A practical /health endpoint should verify only the dependencies that must be available before the container can safely receive traffic. For example, an API that cannot function without its database should probably include a database probe. A service that can degrade gracefully might expose a lighter readiness check instead.

Here is a minimal Express example:

javascript

1import express from "express";
2
3const app = express();
4
5app.get("/health", async (_req, res) => {
6  res.status(200).json({ status: "ok" });
7});
8
9app.listen(8080, () => {
10  console.log("listening on 8080");
11});

This kind of endpoint is fast, deterministic, and cheap to run every few seconds.

Tune Startup and Failure Sensitivity

A healthy command can still cause restarts if the timings are too aggressive.

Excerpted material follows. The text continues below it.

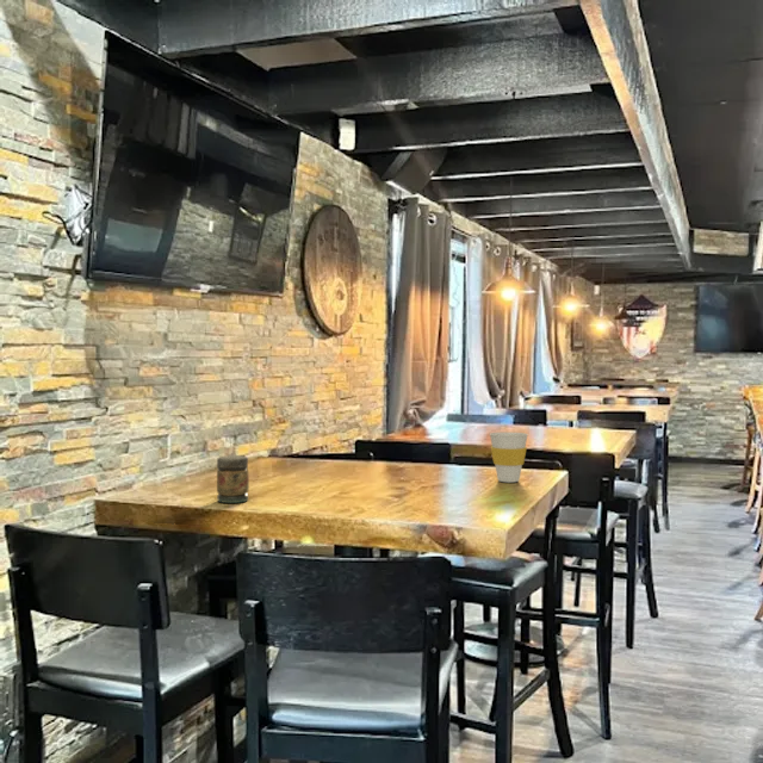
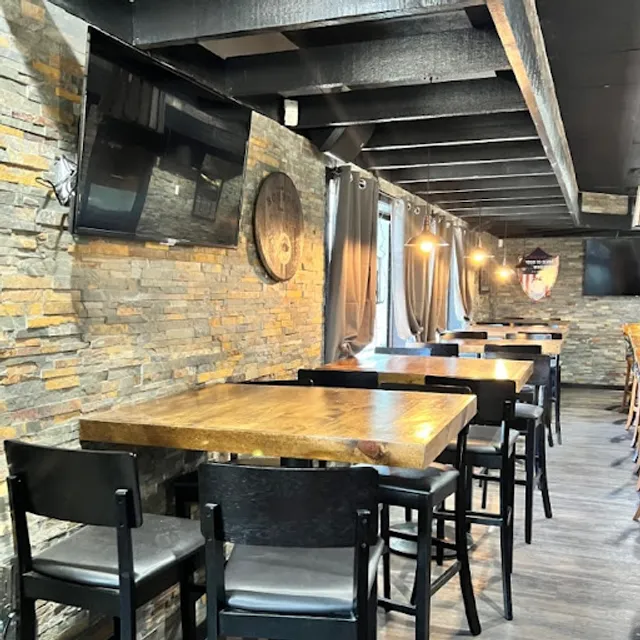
- cup [489,432,529,484]
- jar [216,454,250,504]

Slow boot times are especially common on cold starts, JIT-heavy runtimes, or apps that run migrations during startup.

If the app needs time to warm up, raise startPeriod instead of making the command less meaningful. That preserves a good health check while still giving the service a realistic startup window.

A sensible default is to start with:

'interval around 20 to 30 seconds'
'timeout around 3 to 5 seconds'
'retries around 3'
'startPeriod based on actual cold-start time'

Then adjust based on observed deployment behavior rather than guessing.

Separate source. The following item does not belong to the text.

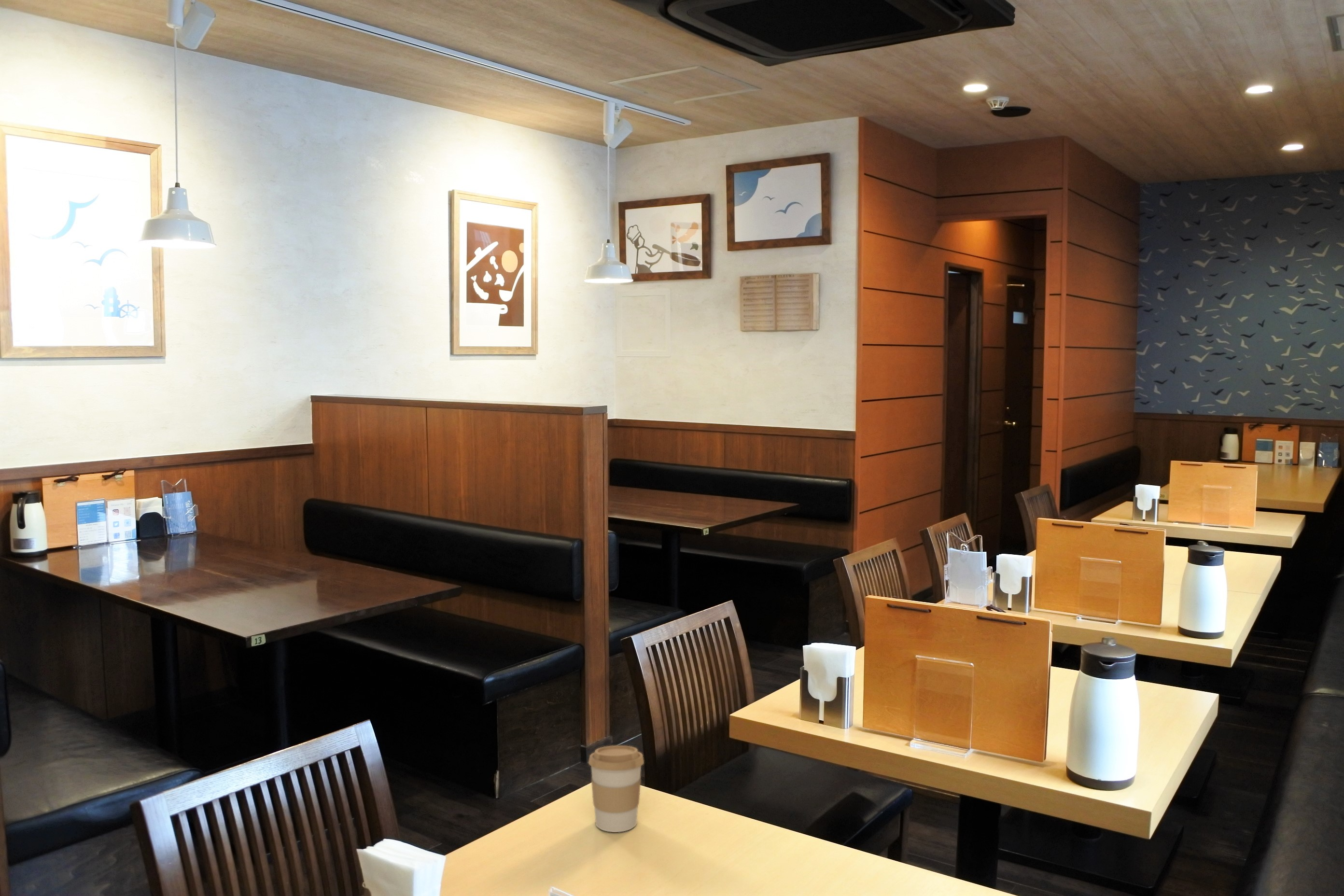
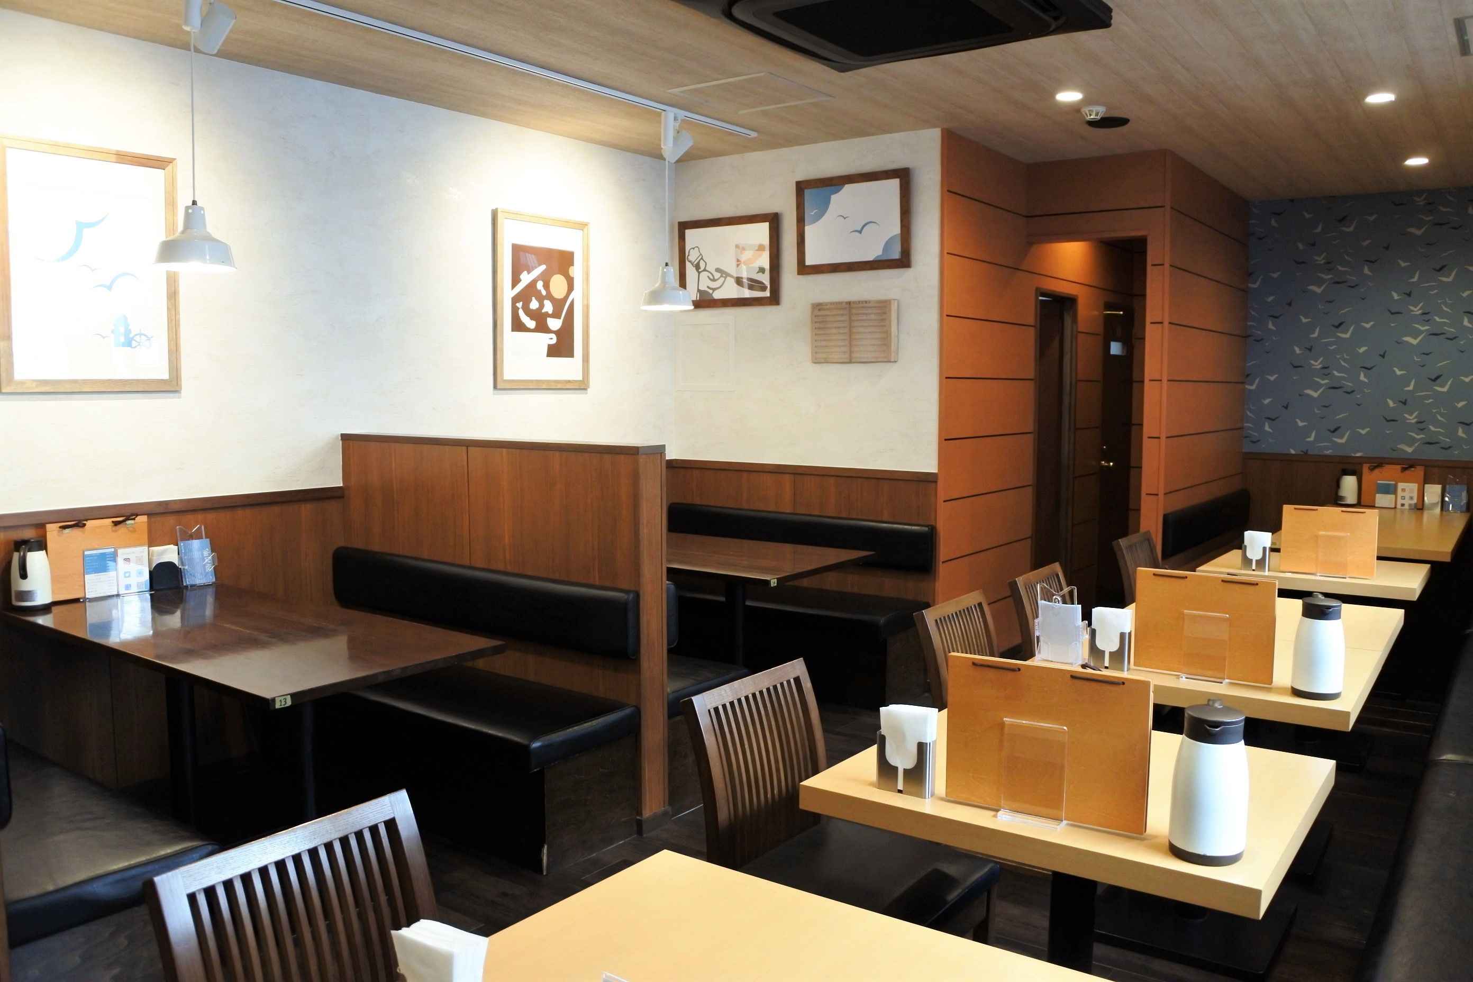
- coffee cup [588,745,644,833]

Know the Difference Between ECS and Load Balancer Checks

If you use an Application Load Balancer, the load balancer may also probe the service. The two checks serve related but different purposes:

ECS container health decides whether the container itself is healthy
Load balancer health decides whether the target should receive traffic

Often you want both, but they should not contradict each other. If the ECS check is very strict and the load balancer check is very lenient, or the reverse, diagnosis becomes confusing during incidents.

Common Pitfalls

One common mistake is writing a command that depends on tools the image does not contain. Minimal images often do not have curl or wget, so verify the command actually exists in the container.

Another pitfall is probing an external host or a service DNS name instead of the local process. That turns a container health check into a network topology check and creates avoidable noise.

It is also easy to make the health endpoint too expensive. If every probe performs real business work or waits on optional dependencies, the service may flap under load.

Finally, do not confuse container health with load balancer health. They complement each other, but they are not the same signal and should be tuned with different goals in mind.

Summary

ECS Fargate health checks are commands that run inside the container and must exit with the correct status code.
A fast local readiness probe such as curl against 127.0.0.1 is usually the best starting point.
Use startPeriod to handle slow startup instead of weakening the check itself.
Keep the health endpoint lightweight and focused on real readiness.
Tune ECS and load balancer health checks together so they produce consistent operational signals.